About Mark

Charges and Sentencing


    Mark was charged with one count of conspiracy to manufacture, distribute, and possess with intent to distribute in excess of 1kg of a mixture or substance containing a detectable amount of methamphetamine, in violation of 21 U.S.C. §846; and two counts of aiding and abetting the manufacture of methamphetamine in excess of 1kg of a mixture or substance containing a detectable amount of methamphetamine, both in violation of 21 U.S.C. §841(a)(1).

On October 31, 2000, following a seven-day jury trial, Mark was found guilty and later sentenced to three concurrent life sentences. On August 7, 2006, following several appeals, his sentence was reduced to 30 years through a “stipulation agreement.” This “stipulation” was the equivalent of an “out of court settlement”. Mark never won any appeal! The Government and Mark’s new Habeas Corpus (appeal) attorney came to this stipulation agreement in order to avoid an evidentiary hearing (which had already been granted by the Court).

The stipulation worked this way: Mark’s Base Offense Level was 38, Category I.  He received a two-level enhancement for having a “manager/supervisor” role (this was reduced from the original three-level enhancement for “leadership” role). He then received another two-level enhancement for “obstruction of justice” for testifying on his own behalf. This gave him a total guideline level of 42 (360 months - life), with the Government agreeing to the low end of the guideline range resulting in a sentence of 360 months. (Mark’s original guideline was a Level 43 Category I, which resulted in his life sentence).

Let's take a closer look at Mark's original sentencing hearing on April 4, 2002 where he received his three life sentences. Compassion and consideration were non-existent.


                 "​We can all, perhaps, have our opinions or agree or disagree on  

               the relative severity or not of the sentencing guidelines with 

               respect to some of these drug offenses, but it’s based on a 

               Congressional determination delegated to the Sentencing 



               “Your Honor, with the application of the sentencing guidelines where 

               they are in this particular case, obviously, there’s not much, if any, 

               discretion on the part of the Court.  It gives me no pleasure to be part 

               of a sentence that is, without a doubt, a very severe sentence for this 

               young man.”  “…and Congress and the Sentencing Commission have 

               made it their judgment that this is an appropriate sentence for these 

               crimes.  So we would simply ask that the Court apply the guidelines to 

               this case.”

◆ SUPPLIED INFORMATION
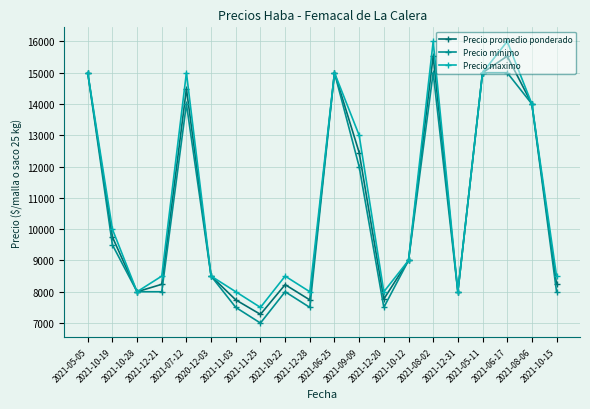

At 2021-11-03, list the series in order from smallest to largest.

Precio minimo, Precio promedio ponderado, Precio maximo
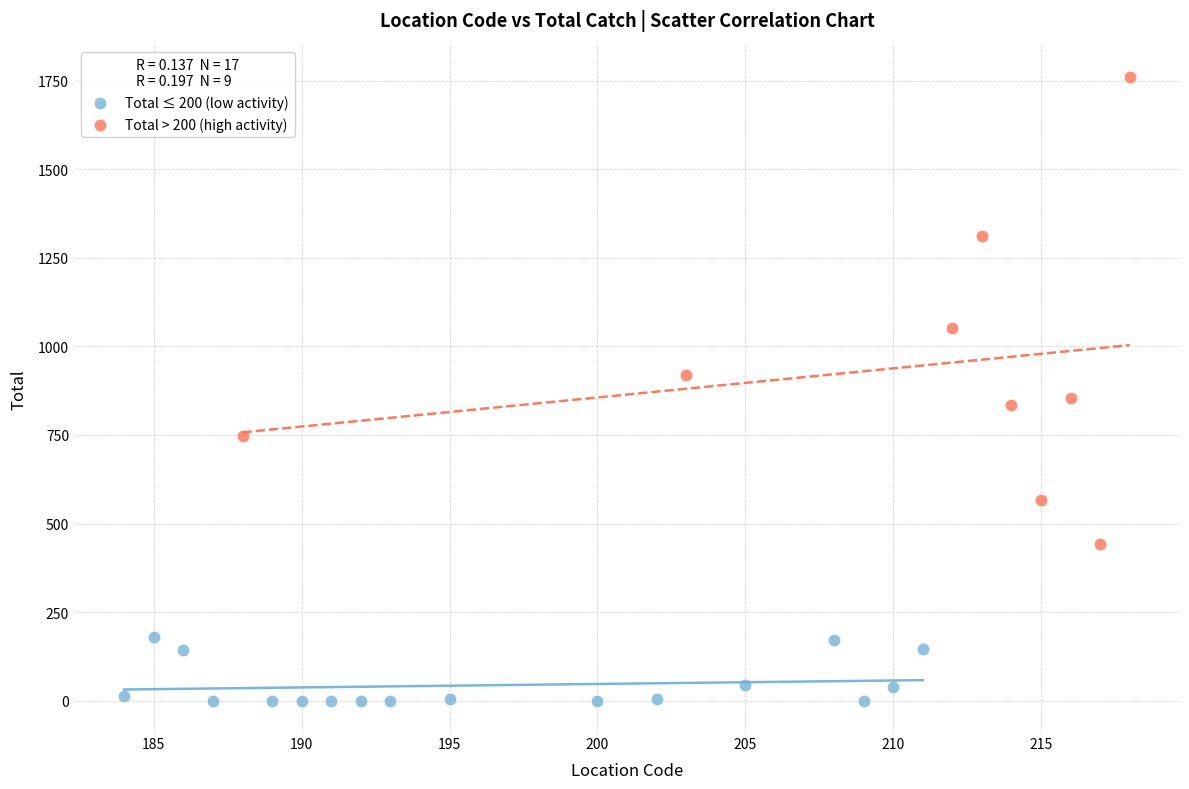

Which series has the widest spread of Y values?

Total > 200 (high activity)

◆ STUDY QUESTIONS
1. According to the page about Mark's sentencing, what was his sentence reduced to on August 7, 2006?
2. Summarize the page about Mark's sentencing in two sentences.
3. Write out the passage of the page about Mark's sentencing from "Let's take a" up to and including "consideration were non-existent.".
The data has no connection to the page about Mark's sentencing.

◆ PROBLEM SOLUTIONS
1. It was reduced to 30 years through a "stipulation agreement."

2. After a seven-day jury trial, Mark was found guilty of methamphetamine conspiracy and manufacturing charges and was sentenced to three concurrent life sentences. On August 7, 2006, a stipulation agreement between the Government and his Habeas Corpus attorney, made to avoid an evidentiary hearing, reduced his sentence to 30 years.

3.
Let's take a closer look at Mark's original sentencing hearing on April 4, 2002 where he received his three life sentences. Compassion and consideration were non-existent.